(Supplied text begins)

Perspectives is a series of first-person accounts documenting how Liverpool’s creative and independent industry has been affected by the ongoing pandemic. Read more here.
Luke Avery – Tour Lighting Designer & Operator
I’ve been working in event lighting for the last seven years. I got my first proper break covering for a friend on lighting for The Kooks back in 2015. Since then I’ve been lucky to work with a whole variety of artists, including Michael Kiwanuka, The Vaccines, Anna Calvi, Sea Girls and many more. I work predominantly as a lighting designer and operator for concerts and tours, with Sam Fender being my main client at the moment.
Since the outbreak of coronavirus has worsened in the UK my work has come to a complete standstill. I was supposed to be starting out on a three-week UK tour with Sam just as the social distancing guidelines came in. The tour has now been postponed.
At this stage I’m not expecting for anything to start up again until July, although I am preparing myself for a hiatus into the autumn, depending on how long the pandemic goes on for. As touring is often international, it will also depend on how other countries are affected by and dealing with Covid-19, so it could take a very long time for things to get back to normal – whatever ‘normal’ looks like by that point.
With some luck, all of the touring work should be rescheduled. However, festivals and one-off event cancellations are total losses this summer. Unlike some other creatives, there’s not really a whole lot that can be done from home until we know for definite when things will be resuming. I’m trying to use this period to learn some new skills, such as different software packages.
The entire situation is still all very surreal. I’m used to having periods of time off between tours, so on a daily level this is still roughly within the bounds of normal. That said, looking towards months without work is a worrying prospect, but one that’s totally out of my control. I’m trying not to dwell on it too much.
In terms of support during the pandemic while work is on hiatus, the devil is very much in the detail. As a long term self-employed worker, it was distressing at first to be left out of the government’s support scheme. Thankfully that seems to have been sorted out. It’s a really tough time for the live music and event industry, since it’s all about bringing groups of people together to jointly experience something. So far, it’s been very gratifying to see how the live events industry as a whole has banded together to get through this. Going forward I hope that this period will give people a chance to work out what is actually meaningful to them.

(Supplied text ends)
(Supplied data begins)

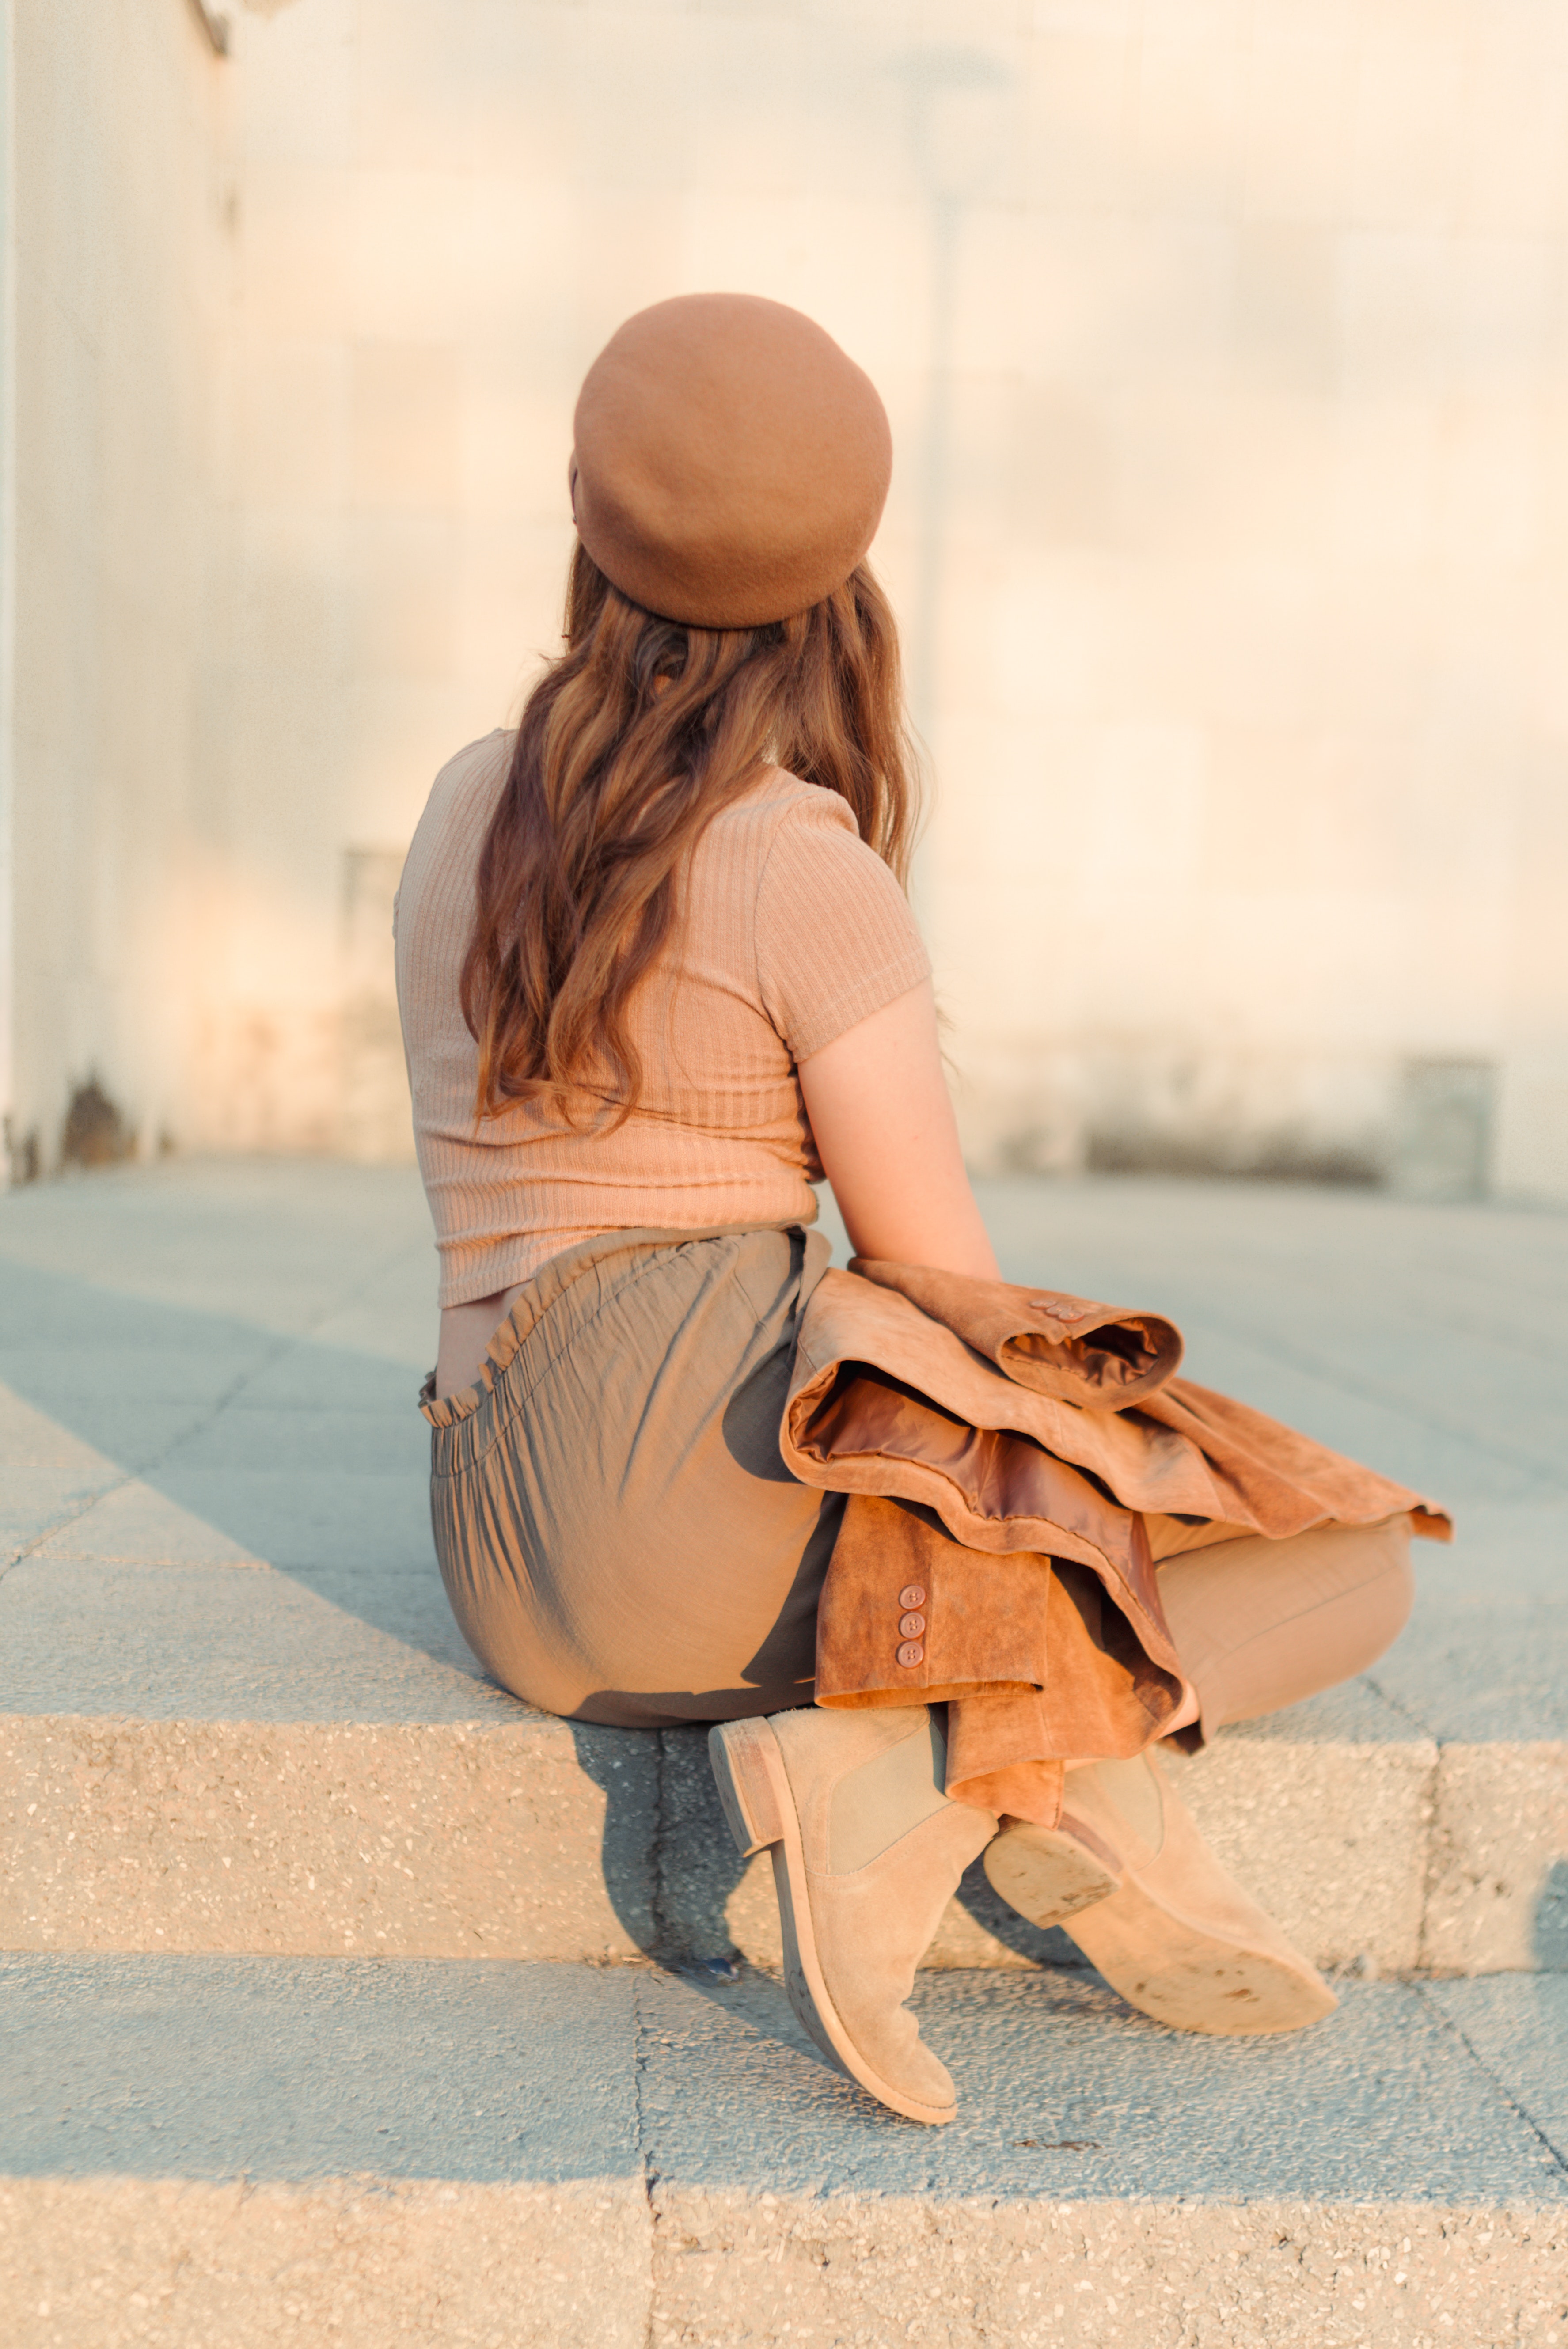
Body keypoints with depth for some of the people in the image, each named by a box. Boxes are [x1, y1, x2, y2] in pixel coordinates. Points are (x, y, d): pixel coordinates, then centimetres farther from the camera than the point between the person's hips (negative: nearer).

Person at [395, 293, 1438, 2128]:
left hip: (516, 1559, 8)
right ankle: (942, 1760, -17)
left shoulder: (470, 805, 14)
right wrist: (1047, 1459, 15)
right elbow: (938, 1277, -4)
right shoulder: (812, 870, -7)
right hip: (708, 1439, -8)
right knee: (1342, 1564, 3)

(Supplied data ends)

Problems and tasks –
**1)** Retype the pandemic account word for word, starting at "At this stage" and ending at "by that point.".
**2)** List every music artist or band named in the pandemic account as someone the writer has worked with.
The items are separate from the pandemic account.

Response list –
**1)**
At this stage I’m not expecting for anything to start up again until July, although I am preparing myself for a hiatus into the autumn, depending on how long the pandemic goes on for. As touring is often international, it will also depend on how other countries are affected by and dealing with Covid-19, so it could take a very long time for things to get back to normal – whatever ‘normal’ looks like by that point.

**2)** The Kooks, Michael Kiwanuka, The Vaccines, Anna Calvi, Sea Girls, Sam Fender